Publication year - 2000
Publication title -
journal of general internal medicine
Language(s) - English
Resource type - Journals
SCImago Journal Rank - 1.746
H-Index - 180
eISSN - 1525-1497
pISSN - 0884-8734
DOI - 10.1046/j.1525-1497.2000.90823.x
Subject(s) - medicine , elective surgery , revascularization , complication , myocardial infarction , percutaneous , prospective cohort study , surgery , intensive care medicine , emergency medicine
OBJECTIVE: To assess reasons why patients undergo elective percutaneous coronary revascularization (PCR), patient expectations of the benefits of PCR, and their understanding of the risks associated with PCR. We hypothesized that patients overestimate the benefits and underestimate the risks associated with PCR. DESIGN: A prospective, semistructured questionnaire. PARTICIPANTS: Patients undergoing their first elective PCR. MAIN RESULTS: Fifty‐two consecutive patients with a mean age of 64.3 years (range 39‐87) completed the interview. Although 30 (57%) patients cited relief of symptoms as at least 1 reason to have PCR, 32 (62%) patients cited either an abnormal diagnostic test result (i.e., exercise stress test or catheterization) or “pathophysiologic” problem (i.e., “I have a blockage”), with 17 patients (33%) citing these reasons alone as indications for PCR. Thirty‐nine (75%) patients believed PCR would prevent a future myocardial infarction, and 37 (71%) patients felt PCR would prolong their life. Regarding the potential complications, only 24 patients (46%) could recall at least 1 possible complication.

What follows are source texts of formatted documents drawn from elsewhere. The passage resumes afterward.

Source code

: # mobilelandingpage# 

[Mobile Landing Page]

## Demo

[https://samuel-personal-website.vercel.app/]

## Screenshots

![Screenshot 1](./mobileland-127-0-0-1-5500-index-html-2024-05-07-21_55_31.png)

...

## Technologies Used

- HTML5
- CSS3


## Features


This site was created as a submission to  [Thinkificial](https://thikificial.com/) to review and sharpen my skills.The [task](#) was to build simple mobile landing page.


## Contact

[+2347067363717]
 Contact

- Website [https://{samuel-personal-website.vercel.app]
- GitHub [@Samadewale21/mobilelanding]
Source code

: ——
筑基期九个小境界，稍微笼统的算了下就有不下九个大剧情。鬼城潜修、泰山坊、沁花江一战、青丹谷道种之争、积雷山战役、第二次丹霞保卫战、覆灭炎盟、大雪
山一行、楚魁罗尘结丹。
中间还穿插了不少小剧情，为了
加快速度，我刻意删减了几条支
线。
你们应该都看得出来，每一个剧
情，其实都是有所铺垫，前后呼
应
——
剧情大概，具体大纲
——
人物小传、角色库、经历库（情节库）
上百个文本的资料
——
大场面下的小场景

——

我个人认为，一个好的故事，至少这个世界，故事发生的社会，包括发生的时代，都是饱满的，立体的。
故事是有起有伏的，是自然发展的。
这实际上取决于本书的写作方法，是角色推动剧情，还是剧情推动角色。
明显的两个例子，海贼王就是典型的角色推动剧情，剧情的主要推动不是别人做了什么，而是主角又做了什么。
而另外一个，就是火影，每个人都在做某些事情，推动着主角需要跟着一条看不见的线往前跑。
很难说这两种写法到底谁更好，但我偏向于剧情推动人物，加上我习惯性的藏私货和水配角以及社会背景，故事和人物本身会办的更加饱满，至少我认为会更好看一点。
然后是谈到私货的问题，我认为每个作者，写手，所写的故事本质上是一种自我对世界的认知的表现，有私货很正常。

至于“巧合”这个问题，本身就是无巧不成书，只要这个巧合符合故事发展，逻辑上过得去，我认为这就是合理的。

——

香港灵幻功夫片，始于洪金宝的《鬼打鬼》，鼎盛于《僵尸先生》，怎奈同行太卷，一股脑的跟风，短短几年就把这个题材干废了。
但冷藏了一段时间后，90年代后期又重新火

However, on a Deber questionnaire, the majority of patients (67%) stated that they should determine either mostly alone or equally with a physician how acceptable the risks of the procedure are for themselves. CONCLUSIONS: The majority of patients had unrealistic expectatations about the long‐term benefits of elective PCR and was not aware of the potential risks, even though they expressed a strong interest in participating in the decision to have PCR. More work is needed to define the optimal strategy to educate patients about the benefits and risks of elective PCR, and whether such education will affect patient decision making.